### What is being asked
Which lines run from the one containing "[1098,140,1209,157] shopping. He" to the end of the entries below? Retype exactly those, both ends included.

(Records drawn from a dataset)

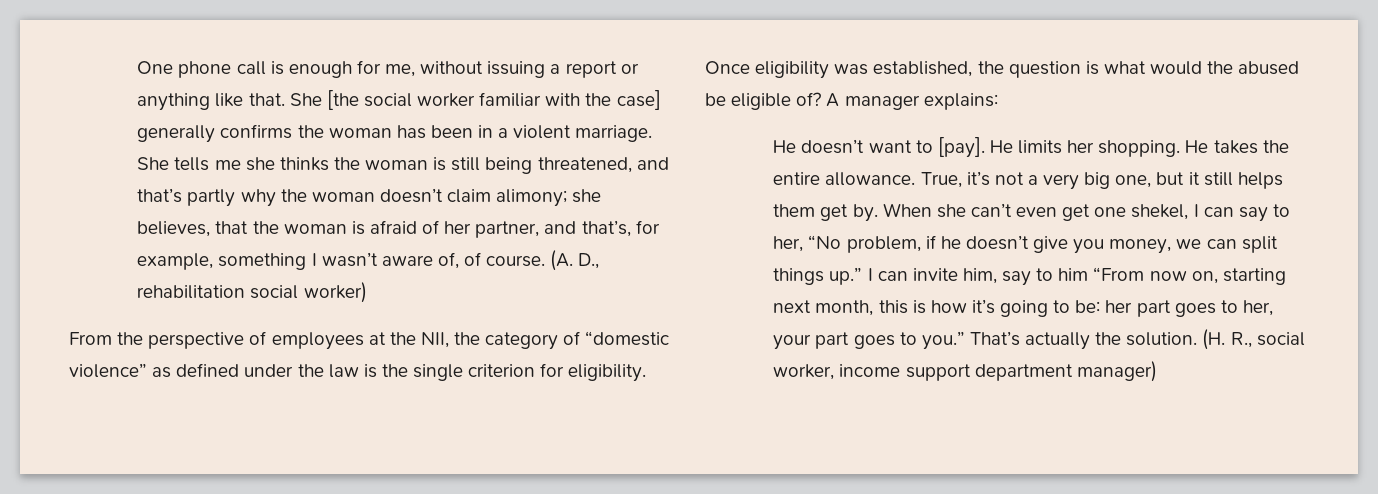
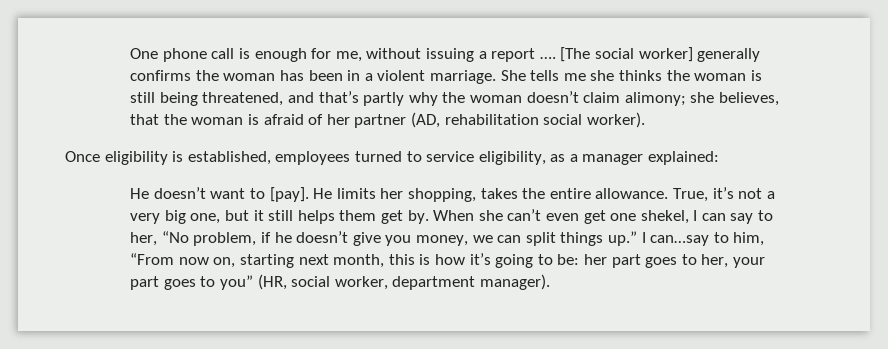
[620,63,639,74] [137,90,661,111] or anything like that. She [the social worker familiar with the case] -> [539,47,693,62] …. [The social worker]
[475,220,660,238] [137,250,600,271] [137,282,367,303] [69,331,670,350] [69,363,647,382] [705,61,1300,79] [705,92,998,110] partner, and that’s, for example, something I wasn’t aware of, of course. (A. D., rehabilitation social worker) // From the perspective of employees at the NII, the category of “domestic violence” as defined under the law is the single criterion for eligibility. Once eligibility was established, the question is what would the abused be eligible of? A manager explains: -> [354,112,645,128] [65,151,720,165] partner (AD, rehabilitation social worker). // Once eligibility is established, employees turned to service eligibility, as a manager explained:
[1098,140,1209,157] shopping. He -> [408,188,477,202] shopping,
[877,268,1089,286] can invite him, say to him -> [650,232,765,246] can…say to him,
[921,329,1305,350] [773,361,1157,382] you.” That’s actually the solution. (H. R., social worker, income support department manager) -> [220,274,551,290] you” (HR, social worker, department manager).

### Finished task
[1098,140,1209,157] shopping. He -> [408,188,477,202] shopping,
[877,268,1089,286] can invite him, say to him -> [650,232,765,246] can…say to him,
[921,329,1305,350] [773,361,1157,382] you.” That’s actually the solution. (H. R., social worker, income support department manager) -> [220,274,551,290] you” (HR, social worker, department manager).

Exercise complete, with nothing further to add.